Behold the needle, that simple tool of human will, and marvel at its audacious purpose: to pierce the void, to unite what is disparate, to create where there was nothing.
There’s more to it than meets the eye. The top side of the embroidery, with its polished designs and neat patterns, is like the surface self, the ego we present to the world. Flip it over, though, and you’ll find the underside - a tangled web of threads, knots, and chaos. That underside is the depth of our being, the shadow Jung spoke of, the place where our unspoken desires, fears, and raw emotions live.
When I embroider, I can’t help but see both sides of this analogy come to life. The act of stitching mirrors the human experience: carefully crafting an outward story while grappling with the messiness underneath. Each time I guide the needle through fabric, I feel connected to both the surface and the depths. The beauty of the pattern above is made possible by the tangle below - a duality we often forget to acknowledge in ourselves.
I become a creator, shaping patterns as life shapes us - through tension, through chance, through the steady rhythm of repetition.
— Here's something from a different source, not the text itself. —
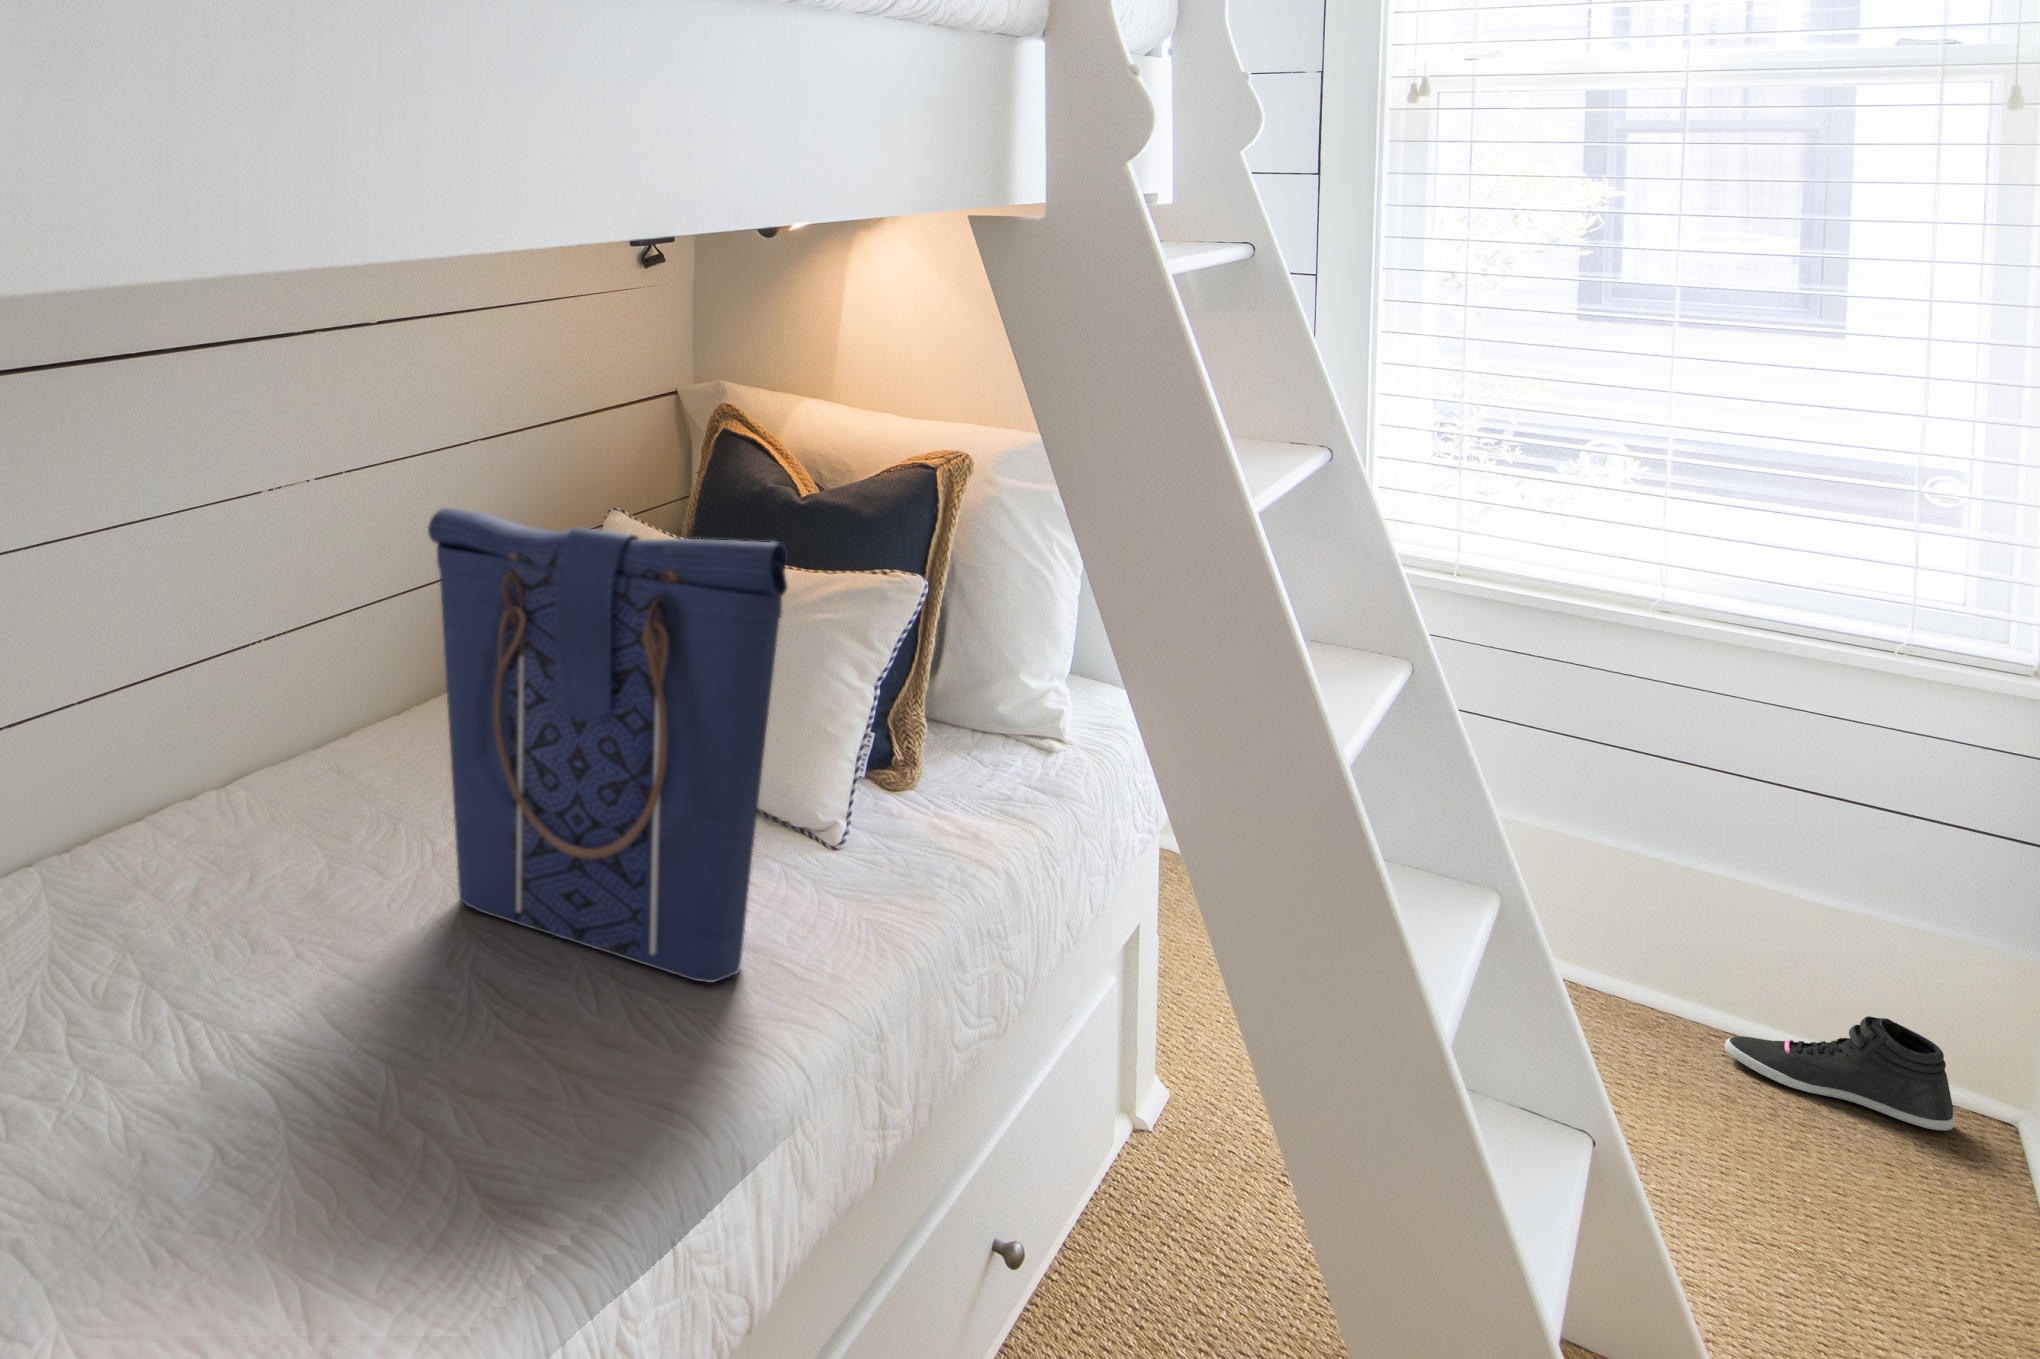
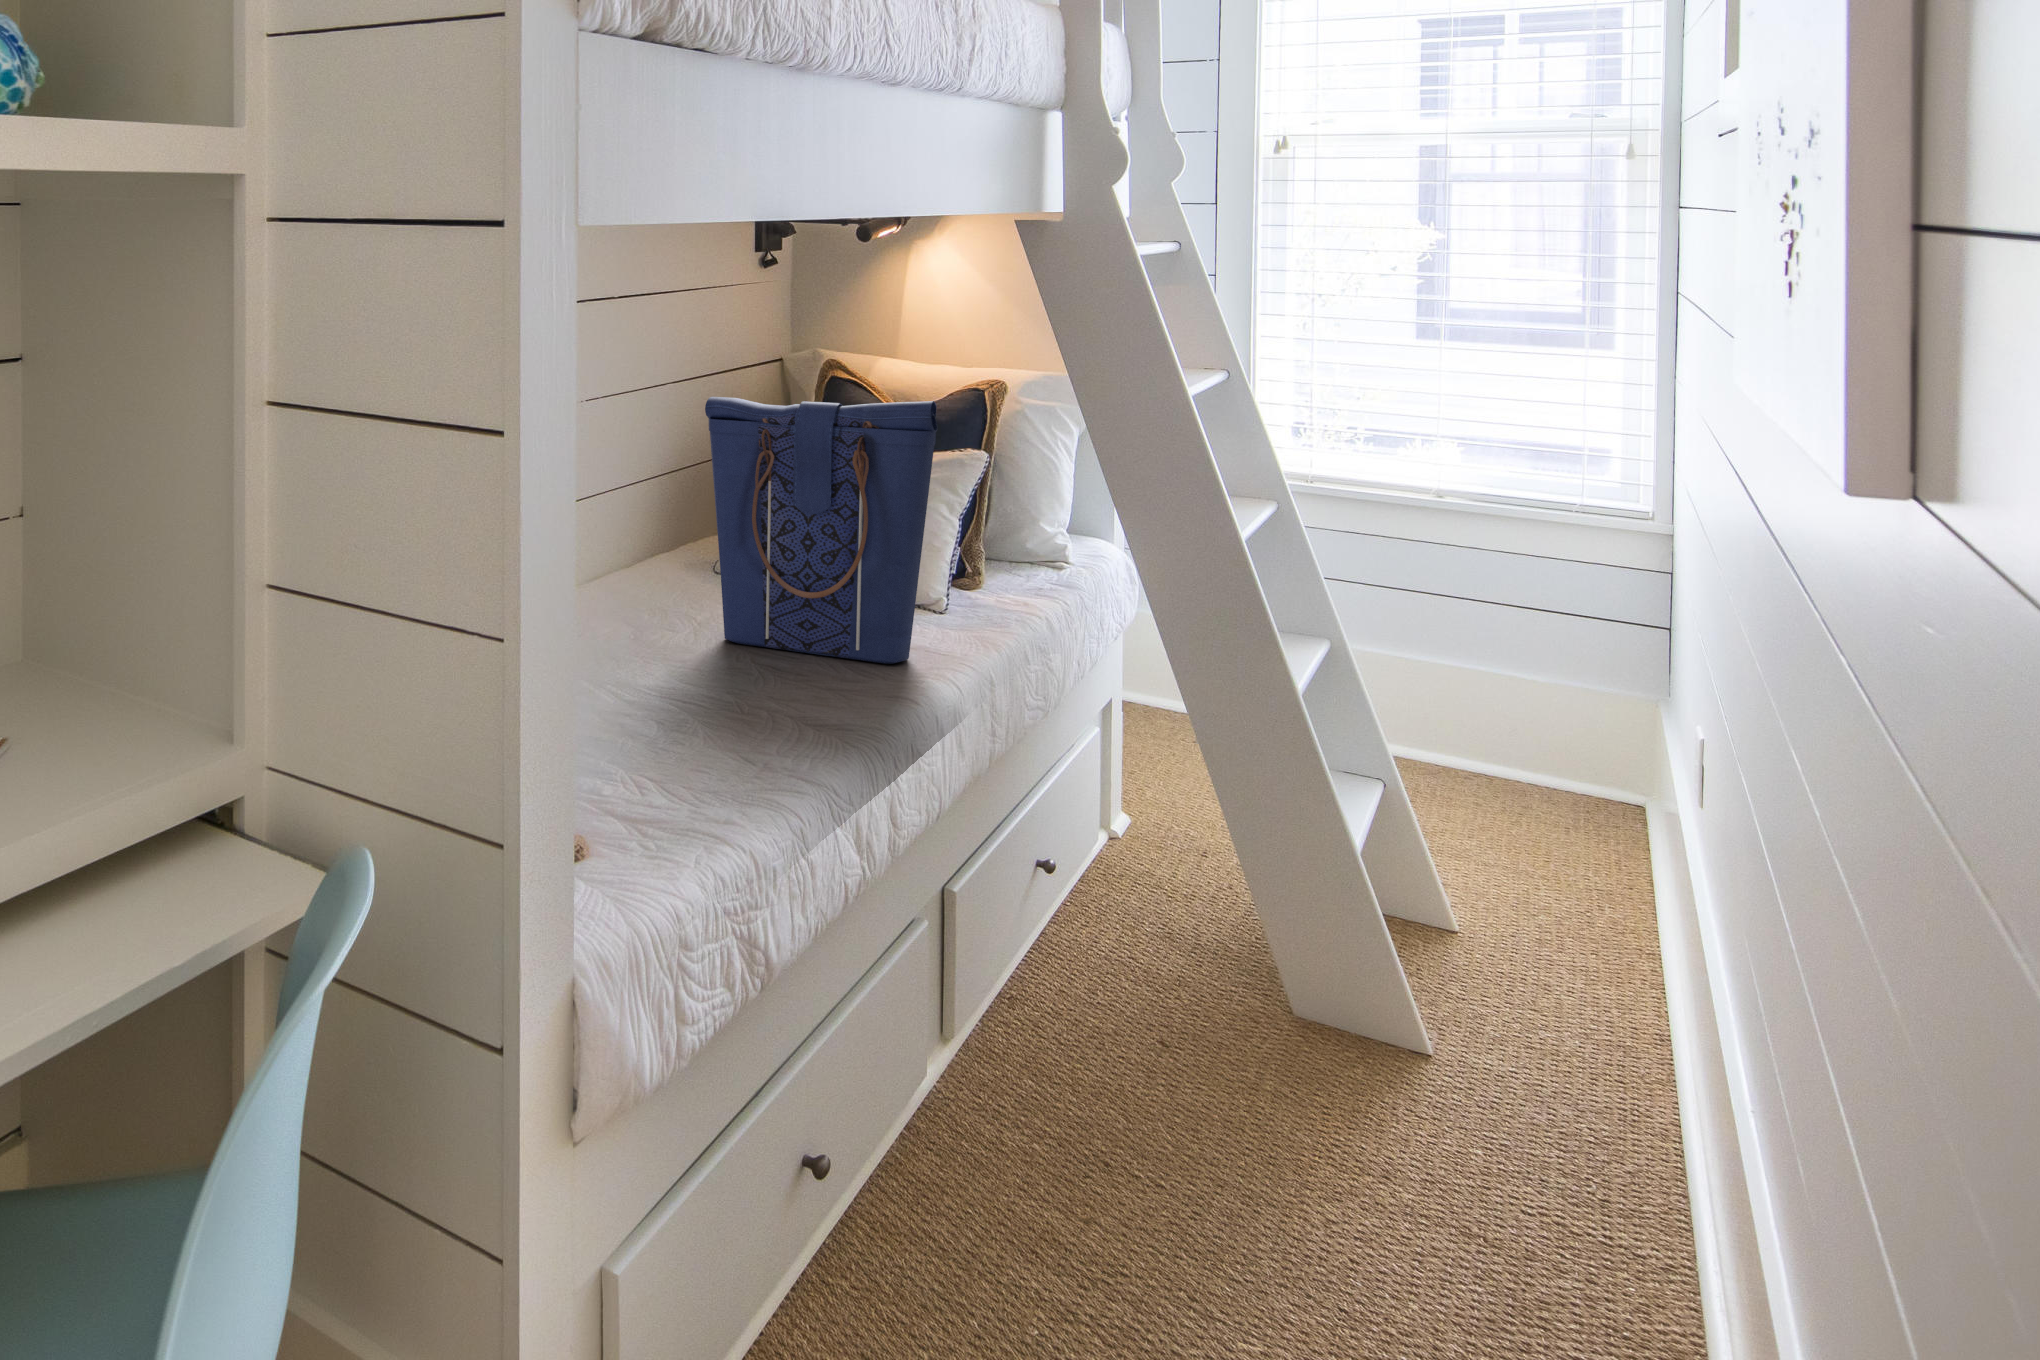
sneaker: present [1725,1016,1955,1130] -> none [1495,754,1633,821]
The thread loops, twists, and knots, echoing the eternal return, the ceaseless cycle of life. In every stitch, I gain the understanding: "This has happened before, and it will happen again."
For me, embroidery becomes a meditation on this balance. The stitches I create are both an expression of control and a surrender to imperfection.
I think of the women who came before me, their spirits bound in silence yet unfathomably vast. Their hands moved in the same rhythmic dance as mine, pouring their inner worlds into fabric. They did not embroider to escape life but to face it, to transmute its weight into something tangible and enduring. In their quiet rebellion, they turned suffering into beauty, constraint into creation.
To embroider is to affirm life, to say "yes" to its imperfection, its repetition, its demands. It is an act of courage and surrender all at once. And in this act, I am reminded that life itself is a tapestry - woven not to be finished but to be lived, one imperfect, glorious stitch at a time.